2. At the same time there is a need for a more strategic popular front of working class and progressive formations to make the connection between the struggle against state capture and a progressive socio-economic platform based on radical socio-economic transformation. Already there are many positive initiatives occurring in this direction, and it is also in this regard that the CC has committed the SACP to support COSATU’s Section 77 application for a day of massive working class mobilisation against state capture and corruption.
While the widest, multi-class mobilisation against state capture is to be encouraged, it is also important that this mobilisation is not dominated entirely by middle-class or even capitalist interests. One of the lessons we can learn from Brazil or Venezuela is that where progressive and left-wing forces are absent from anti-corruption mobilization, right-wing regime change agendas, often actively promoted by external forces, will take hold.
The CC developed the beginnings of a road map to implement the many key resolutions, including socio-economic resolutions taken at our 14th Congress. These include campaigning for a wealth tax, a land tax on absentee landlords and on large-scale agricultural enterprises to fund land reform focused on small farmer development, prescribed assets, tighter control of monetary flows, a rejection of the Mining Charter’s proposed 1 percent free carry of turnover to private black entrepreneurs rather than using a resource rent tax to fund a sovereign national wealth fund, and the development of a thriving co-operative sector resourced through local co-operative banking.
The CC welcomed the decision of the Appeal Court to reject Janusz Walus’s early release, as well as the guilty judgment against the two racists involved in the notorious coffin case.
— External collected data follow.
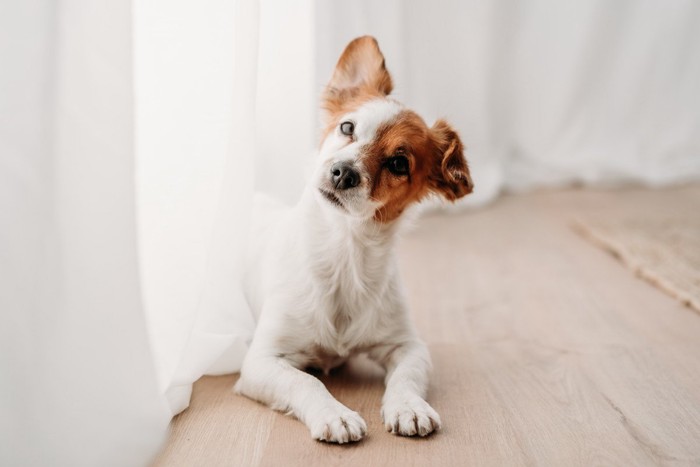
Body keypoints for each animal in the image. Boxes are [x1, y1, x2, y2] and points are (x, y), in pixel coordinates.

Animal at [234, 34, 470, 444]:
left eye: (398, 164)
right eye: (347, 127)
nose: (343, 172)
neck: (345, 251)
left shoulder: (409, 345)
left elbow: (406, 378)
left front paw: (409, 407)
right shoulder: (262, 360)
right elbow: (306, 382)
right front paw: (335, 414)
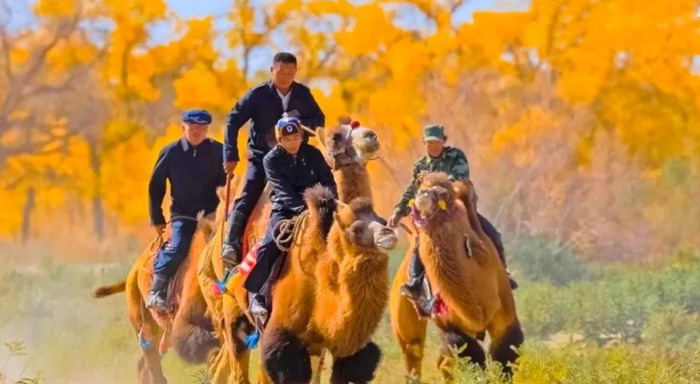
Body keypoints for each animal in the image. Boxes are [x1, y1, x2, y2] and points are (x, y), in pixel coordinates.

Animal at [388, 172, 524, 382]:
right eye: (421, 186)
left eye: (442, 193)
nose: (422, 195)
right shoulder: (450, 326)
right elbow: (473, 358)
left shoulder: (505, 317)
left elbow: (505, 355)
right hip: (401, 314)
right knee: (414, 357)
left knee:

The CC saluted the persistence with which the Ahmed Timol family has pursued the re-opening of an inquest into the murder of this young communist cadre by the Security Police in 1971. This serves as an important reminder that the TRC found that there were over 400 other cases that should be re-opened, but which have still not been taken forward. The SACP repeats the call for a new inquest into the circumstances surrounding Cde Chris Hani’s assassination.
The CC expressed disappointment at the Department of International Relations’ handling of the Grace Mugabe assault against a young South African woman.
The CC congratulated the International Affairs Portfolio Committee in Parliament for refusing to meet a delegation from the Israeli Knesset.
Members of the 14th Congress CC Political bureau are:
Blade Nzimande, Senzeni Zokwana, Joyce Moloi-Moropa, Solly Mapaila, Chris Matlhako, Thulas Nxesi, Jeremy Cronin, Yunus Carrim, Shiela Barsel, Madala Masuku, Frans Baleni, Fikile Majola, Bulelwa Thunyiswa, Jenny Schreiner, Reneva Fourie, Grace Pampiri and Ben Martins.